◆ Try it: Please reproduce the lines of the records below from the one holding "right back paw: (391, 612)" through the one holding "right front paw: (172, 223)", inclusive, skipping all pictures.

═════ Source information ═════

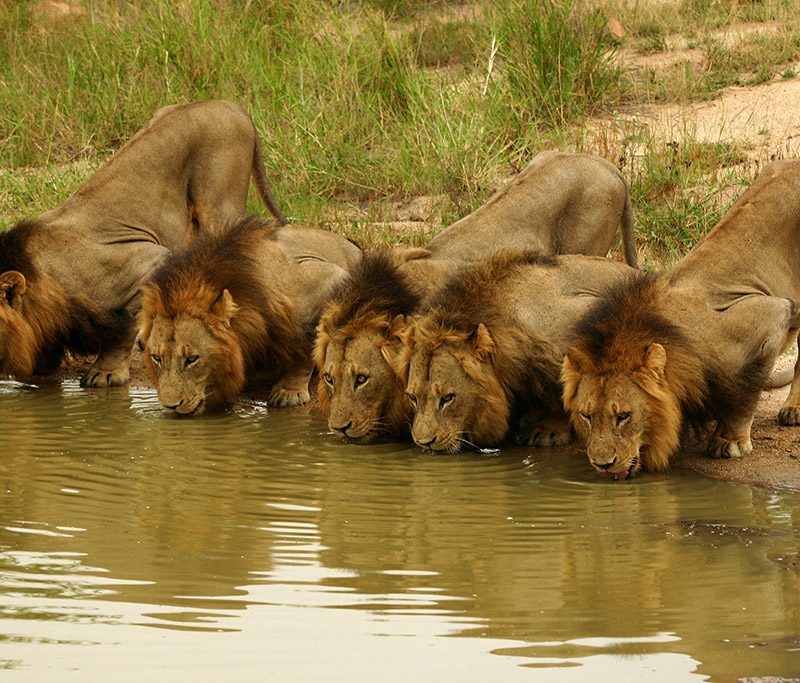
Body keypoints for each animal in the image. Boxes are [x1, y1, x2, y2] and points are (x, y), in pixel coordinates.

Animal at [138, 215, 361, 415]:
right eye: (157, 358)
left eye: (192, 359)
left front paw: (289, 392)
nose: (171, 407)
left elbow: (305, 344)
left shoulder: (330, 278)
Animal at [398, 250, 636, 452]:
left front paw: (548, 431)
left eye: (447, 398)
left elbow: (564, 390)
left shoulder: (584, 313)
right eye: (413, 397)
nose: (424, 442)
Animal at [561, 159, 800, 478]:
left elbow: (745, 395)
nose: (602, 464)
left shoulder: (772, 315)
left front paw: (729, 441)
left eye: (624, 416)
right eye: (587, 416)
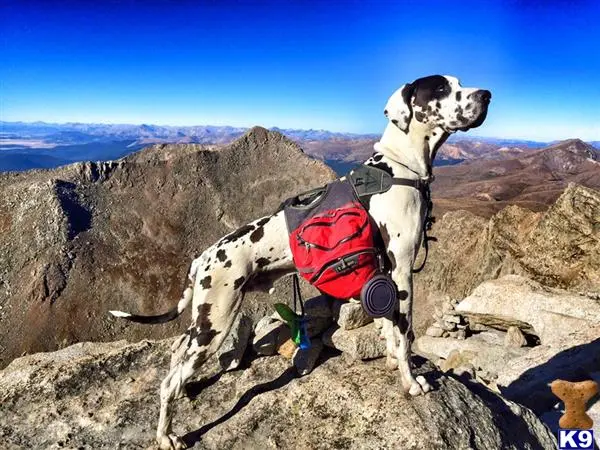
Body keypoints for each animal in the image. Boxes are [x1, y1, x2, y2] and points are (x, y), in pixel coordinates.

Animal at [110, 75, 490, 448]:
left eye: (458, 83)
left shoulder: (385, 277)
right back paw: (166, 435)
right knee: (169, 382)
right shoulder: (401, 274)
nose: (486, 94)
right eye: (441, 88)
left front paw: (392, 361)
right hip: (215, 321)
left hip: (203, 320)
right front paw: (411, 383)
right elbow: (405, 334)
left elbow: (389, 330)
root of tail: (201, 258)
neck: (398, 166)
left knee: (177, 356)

═════
═════ Source information ═════

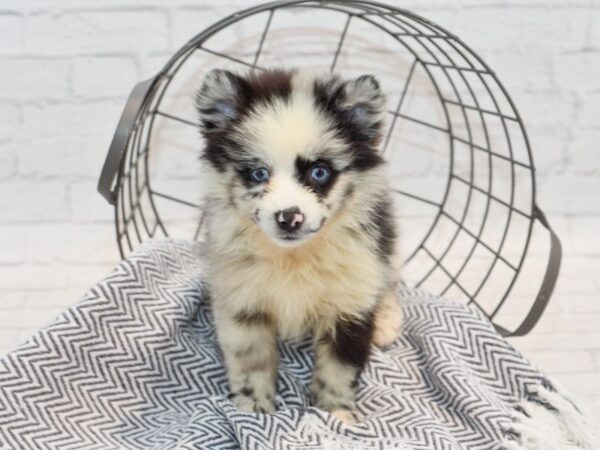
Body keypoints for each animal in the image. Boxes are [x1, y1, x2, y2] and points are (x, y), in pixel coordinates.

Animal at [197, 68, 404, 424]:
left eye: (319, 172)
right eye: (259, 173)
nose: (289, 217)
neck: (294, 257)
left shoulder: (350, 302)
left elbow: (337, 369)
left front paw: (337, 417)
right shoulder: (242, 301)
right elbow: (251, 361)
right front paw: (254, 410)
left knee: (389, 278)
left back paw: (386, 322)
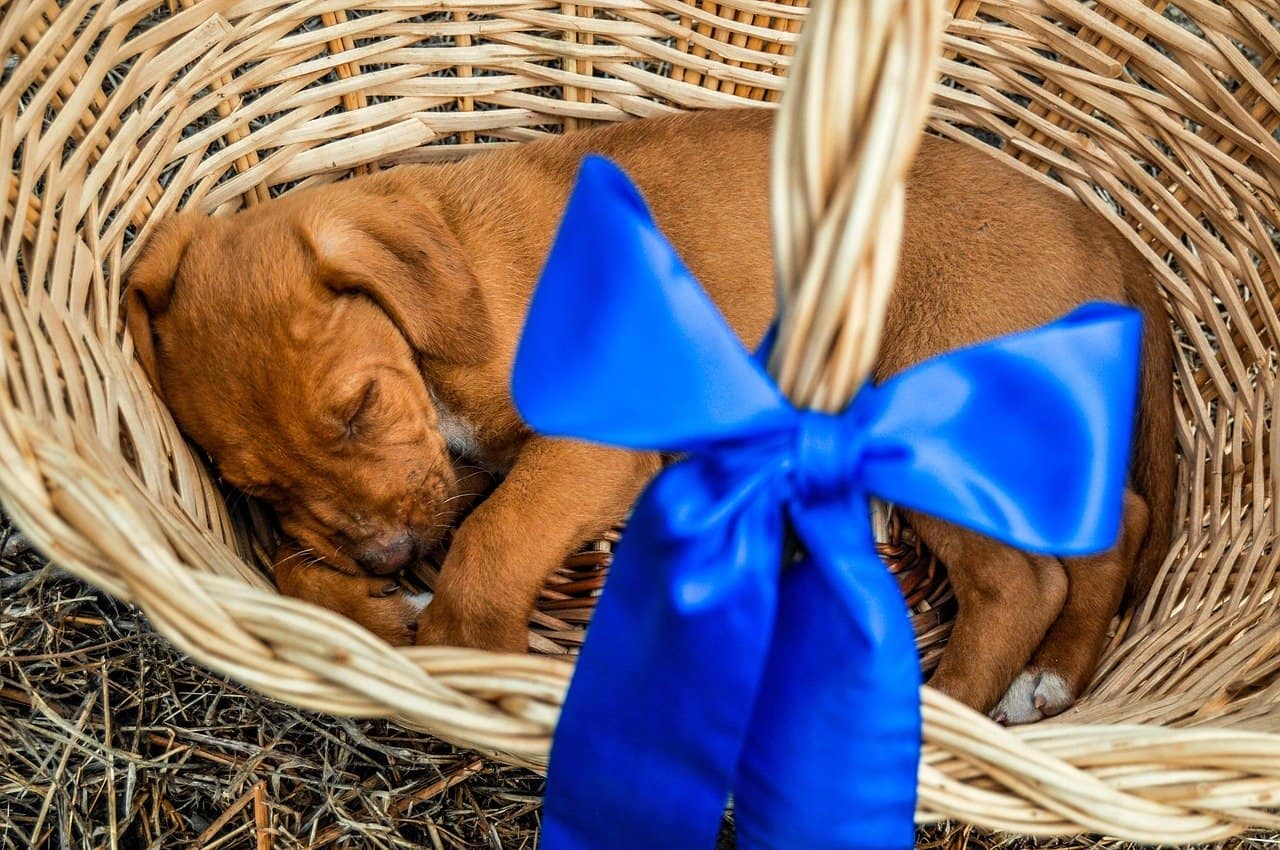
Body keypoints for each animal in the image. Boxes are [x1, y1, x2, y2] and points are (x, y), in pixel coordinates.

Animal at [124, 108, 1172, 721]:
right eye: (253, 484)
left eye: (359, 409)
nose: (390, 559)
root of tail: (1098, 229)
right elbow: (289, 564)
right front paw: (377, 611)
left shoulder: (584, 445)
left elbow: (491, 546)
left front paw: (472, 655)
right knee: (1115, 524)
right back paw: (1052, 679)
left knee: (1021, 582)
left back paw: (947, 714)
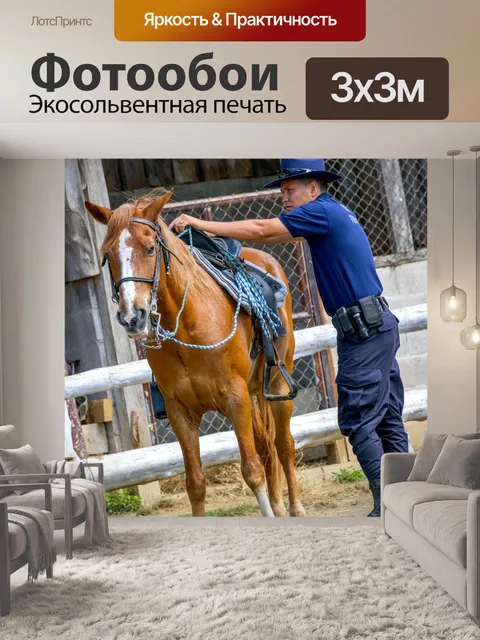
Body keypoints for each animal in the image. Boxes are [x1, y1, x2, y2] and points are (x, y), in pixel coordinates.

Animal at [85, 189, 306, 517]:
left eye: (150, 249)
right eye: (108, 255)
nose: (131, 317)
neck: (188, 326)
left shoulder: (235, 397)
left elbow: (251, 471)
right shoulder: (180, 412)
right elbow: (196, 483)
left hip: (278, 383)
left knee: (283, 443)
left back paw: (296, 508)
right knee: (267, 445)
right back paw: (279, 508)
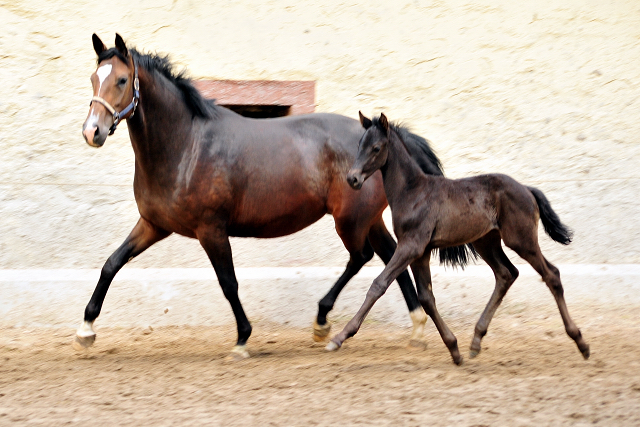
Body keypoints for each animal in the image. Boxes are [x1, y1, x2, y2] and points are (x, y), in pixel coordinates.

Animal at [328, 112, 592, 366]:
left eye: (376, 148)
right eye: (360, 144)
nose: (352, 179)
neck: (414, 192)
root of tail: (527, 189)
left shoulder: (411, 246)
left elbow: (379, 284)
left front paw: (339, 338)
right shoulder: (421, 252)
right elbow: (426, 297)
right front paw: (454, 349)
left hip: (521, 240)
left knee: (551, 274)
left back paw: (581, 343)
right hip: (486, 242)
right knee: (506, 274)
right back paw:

═════
═════ Source information ═════

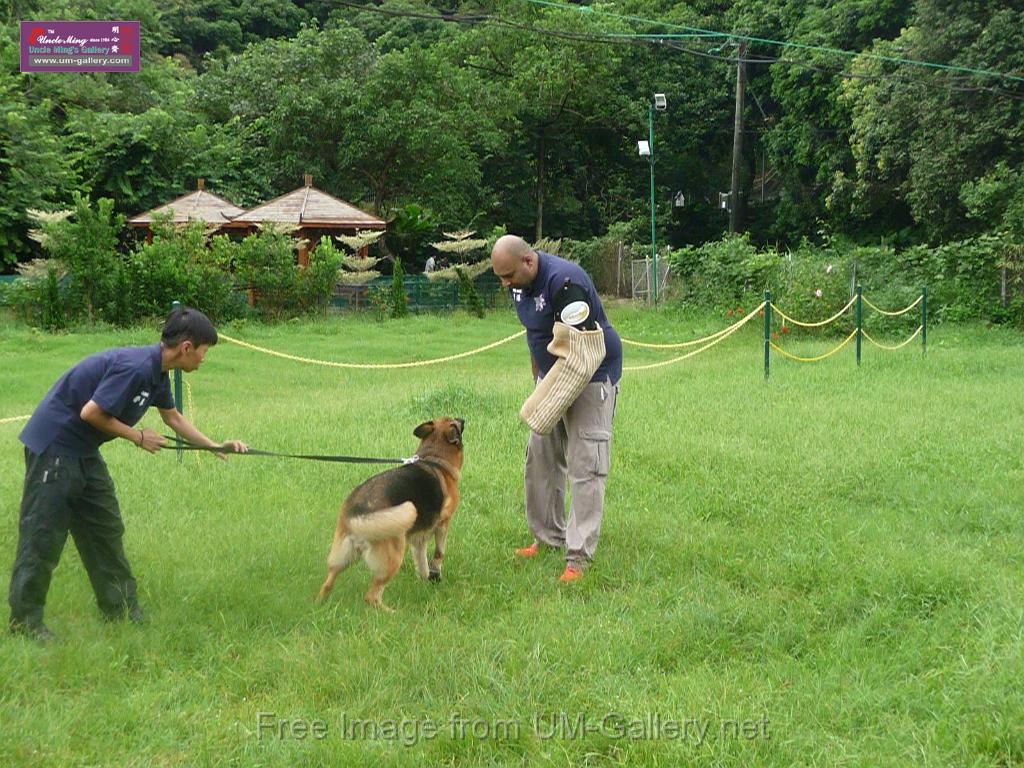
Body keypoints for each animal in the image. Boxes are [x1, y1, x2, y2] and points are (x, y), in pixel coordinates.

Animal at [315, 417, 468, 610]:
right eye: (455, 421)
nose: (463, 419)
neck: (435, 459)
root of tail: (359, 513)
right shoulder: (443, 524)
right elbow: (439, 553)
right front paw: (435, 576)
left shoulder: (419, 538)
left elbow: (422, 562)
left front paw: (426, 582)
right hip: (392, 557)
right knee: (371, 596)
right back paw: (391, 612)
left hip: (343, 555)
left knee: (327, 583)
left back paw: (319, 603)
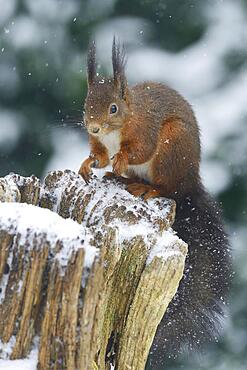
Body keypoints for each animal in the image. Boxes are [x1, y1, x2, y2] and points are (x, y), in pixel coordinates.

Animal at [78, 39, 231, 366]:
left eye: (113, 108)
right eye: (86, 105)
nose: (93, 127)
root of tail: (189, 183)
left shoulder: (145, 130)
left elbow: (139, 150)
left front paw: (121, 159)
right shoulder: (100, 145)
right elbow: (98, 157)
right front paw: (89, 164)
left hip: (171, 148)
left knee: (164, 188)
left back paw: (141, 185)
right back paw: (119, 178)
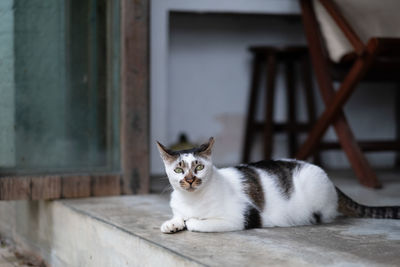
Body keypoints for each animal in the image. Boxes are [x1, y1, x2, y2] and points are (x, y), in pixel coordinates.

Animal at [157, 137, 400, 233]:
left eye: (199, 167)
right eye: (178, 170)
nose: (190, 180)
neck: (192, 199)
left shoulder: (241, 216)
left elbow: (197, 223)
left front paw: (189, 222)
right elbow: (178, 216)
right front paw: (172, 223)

═════

◆ Response area:
right back paw: (391, 612)
left hip: (343, 555)
left knee: (327, 583)
left back paw: (319, 603)
Body keypoints for each animal in the image. Boxes are [x1, y1, x2, y2] and points are (x, y), in pixel coordinates.

Animal at [78, 39, 231, 366]:
left eye: (113, 108)
right eye: (86, 105)
nose: (93, 127)
root of tail: (189, 183)
left shoulder: (145, 130)
left elbow: (139, 150)
left front paw: (121, 159)
right shoulder: (100, 145)
right elbow: (98, 157)
right front paw: (89, 164)
left hip: (171, 148)
left knee: (164, 188)
left back paw: (141, 185)
right back paw: (119, 178)
Body keypoints for each animal in the image. Boxes are [x1, y1, x2, y2] and points are (x, y), in pixel coordinates.

Animal at [157, 137, 400, 233]:
left eye: (199, 167)
right eye: (178, 170)
nose: (190, 180)
neck: (192, 199)
left shoulder: (241, 216)
left elbow: (197, 223)
left front paw: (189, 222)
right elbow: (178, 216)
right front paw: (172, 223)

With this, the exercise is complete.